Exercise requirements
Answer with one number only, the count of lines in the material below that hold "heteronormative".

===============

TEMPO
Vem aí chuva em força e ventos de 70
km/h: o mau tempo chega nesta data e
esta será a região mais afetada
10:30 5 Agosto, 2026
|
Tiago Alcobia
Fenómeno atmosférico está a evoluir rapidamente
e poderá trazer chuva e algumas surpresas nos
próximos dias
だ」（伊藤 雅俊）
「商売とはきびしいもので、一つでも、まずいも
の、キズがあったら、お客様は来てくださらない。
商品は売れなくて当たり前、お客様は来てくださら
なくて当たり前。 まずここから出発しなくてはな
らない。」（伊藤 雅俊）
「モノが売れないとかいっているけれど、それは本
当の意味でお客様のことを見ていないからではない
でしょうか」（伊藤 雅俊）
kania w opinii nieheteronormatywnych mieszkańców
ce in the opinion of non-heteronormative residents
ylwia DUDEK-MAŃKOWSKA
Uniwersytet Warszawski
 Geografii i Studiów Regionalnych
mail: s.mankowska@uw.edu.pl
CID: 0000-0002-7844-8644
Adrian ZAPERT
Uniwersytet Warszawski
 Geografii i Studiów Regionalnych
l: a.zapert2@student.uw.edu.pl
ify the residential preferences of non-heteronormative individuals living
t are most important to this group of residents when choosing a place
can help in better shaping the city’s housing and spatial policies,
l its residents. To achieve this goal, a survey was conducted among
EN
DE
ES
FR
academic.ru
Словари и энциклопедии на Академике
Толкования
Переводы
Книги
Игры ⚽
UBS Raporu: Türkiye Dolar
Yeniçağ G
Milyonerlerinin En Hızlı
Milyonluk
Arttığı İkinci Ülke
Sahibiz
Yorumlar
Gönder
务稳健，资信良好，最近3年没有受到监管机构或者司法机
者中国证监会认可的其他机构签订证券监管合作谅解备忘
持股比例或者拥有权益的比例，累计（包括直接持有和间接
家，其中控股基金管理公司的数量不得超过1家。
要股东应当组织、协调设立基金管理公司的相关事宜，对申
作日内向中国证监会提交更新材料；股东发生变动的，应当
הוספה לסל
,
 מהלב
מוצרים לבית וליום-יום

===============

Response area
2